There was no need to nod assent to
her words.
"I've been like a mother to her," wrote Mrs. Nixey, and she rubbed both
the sentences off the slate with her pocket-handkerchief, and sat
pondering over the wording of her next communication. It was difficult
and embarrassing, this mode of intercourse on a subject which even she
felt to be delicate. How much easier it would have been if old Marlowe
could hear and speak like other men! He watched her closely as she wrote
word after word and rubbed them out again, unable to satisfy herself. At
last he stretched out his hand and seized the slate, just as she was
again about to rub out the sentence.
"Our Simon'd marry her to-morrow," was written upon it.
Old Marlowe sat looking at the words without raising his eyes or making
any sign. He had never seen the man yet worthy of being the husband of
his daughter, and Simon Nixey was not much to his mind. Still, he was a
kind-hearted man, and well-to-do for his station; he kept a servant to
wait on his mother, and he would do no less for his wife. Phebe would
not be left desolate if she could make up her mind to marry him. But
with a deep instinctive jealousy, born of his absolute separation from
his kind, he could not bear the thought of sharing her love with any
one.

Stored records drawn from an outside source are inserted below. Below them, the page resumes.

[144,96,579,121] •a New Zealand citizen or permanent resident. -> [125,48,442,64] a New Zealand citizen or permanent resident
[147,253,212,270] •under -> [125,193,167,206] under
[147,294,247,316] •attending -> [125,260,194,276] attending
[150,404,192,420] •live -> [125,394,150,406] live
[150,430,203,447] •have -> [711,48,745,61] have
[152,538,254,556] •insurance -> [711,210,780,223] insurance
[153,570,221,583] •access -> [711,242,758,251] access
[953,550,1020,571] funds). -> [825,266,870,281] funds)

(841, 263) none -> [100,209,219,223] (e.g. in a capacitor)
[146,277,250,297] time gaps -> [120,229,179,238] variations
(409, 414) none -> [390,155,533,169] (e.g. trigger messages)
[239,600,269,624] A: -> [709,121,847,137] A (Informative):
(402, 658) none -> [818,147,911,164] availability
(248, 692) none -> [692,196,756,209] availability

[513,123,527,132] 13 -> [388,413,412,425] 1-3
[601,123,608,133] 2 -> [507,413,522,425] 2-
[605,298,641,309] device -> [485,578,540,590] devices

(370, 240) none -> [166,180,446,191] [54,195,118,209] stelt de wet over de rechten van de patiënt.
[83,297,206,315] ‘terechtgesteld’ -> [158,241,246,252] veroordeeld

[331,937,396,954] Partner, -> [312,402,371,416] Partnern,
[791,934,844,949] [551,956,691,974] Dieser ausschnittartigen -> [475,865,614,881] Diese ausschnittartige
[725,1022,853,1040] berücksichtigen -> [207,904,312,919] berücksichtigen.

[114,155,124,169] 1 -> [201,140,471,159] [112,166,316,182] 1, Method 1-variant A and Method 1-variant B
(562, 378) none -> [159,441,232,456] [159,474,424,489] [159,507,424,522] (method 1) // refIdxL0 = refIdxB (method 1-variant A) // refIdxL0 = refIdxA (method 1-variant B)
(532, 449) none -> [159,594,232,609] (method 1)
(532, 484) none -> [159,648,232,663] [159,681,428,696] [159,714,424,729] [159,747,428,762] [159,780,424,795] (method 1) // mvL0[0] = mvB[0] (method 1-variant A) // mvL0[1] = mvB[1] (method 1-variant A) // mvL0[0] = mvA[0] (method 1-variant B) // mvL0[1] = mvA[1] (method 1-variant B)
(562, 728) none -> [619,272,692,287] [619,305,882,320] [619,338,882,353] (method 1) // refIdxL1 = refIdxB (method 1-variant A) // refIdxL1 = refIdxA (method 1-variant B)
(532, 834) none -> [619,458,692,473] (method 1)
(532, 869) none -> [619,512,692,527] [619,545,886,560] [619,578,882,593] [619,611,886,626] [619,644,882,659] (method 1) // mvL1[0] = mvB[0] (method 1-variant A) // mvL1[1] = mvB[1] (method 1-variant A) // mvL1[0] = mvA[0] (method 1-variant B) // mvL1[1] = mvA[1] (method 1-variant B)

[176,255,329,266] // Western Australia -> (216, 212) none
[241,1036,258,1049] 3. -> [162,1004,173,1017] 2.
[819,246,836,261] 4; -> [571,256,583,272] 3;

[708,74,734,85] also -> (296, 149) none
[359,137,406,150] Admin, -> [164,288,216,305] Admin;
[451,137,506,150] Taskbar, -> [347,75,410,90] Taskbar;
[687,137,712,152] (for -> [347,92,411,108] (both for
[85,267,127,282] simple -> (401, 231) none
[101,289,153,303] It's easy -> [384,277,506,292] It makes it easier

She must continue to be all his own for the little time he had to
live.
"If Phebe likes to marry him when I'm gone, I've no objection," he
wrote, and then, with a feeling of irritation and bitterness, he rubbed
out the words with the palm of his hand and turned his back upon Mrs.
Nixey.
CHAPTER XXII.
A REJECTED SUITOR.
All the next day Phebe remained very near to her father, leaving her
house-work and painting to sit beside him on the low chair he had carved
for her when she was a child. For the first time she noticed how slowly
he caught her meaning when she spoke to him, and how he himself was
forgetting how to express his thoughts on his fingers. The time might
come when he could no longer hold any intercourse with her or she with
him. There was unutterable sadness in this new dread.
"You used to laugh and sing," he said, "but you never do it now: never
since he robbed me. He robbed me of that too. I'm a poor, helpless, deaf
old man; and God never let me hear my child's voice. He used to tell me
it was sweet and pleasant to hear; and your laugh made every one merry
who heard it. But I could see you laugh, and now I never see it."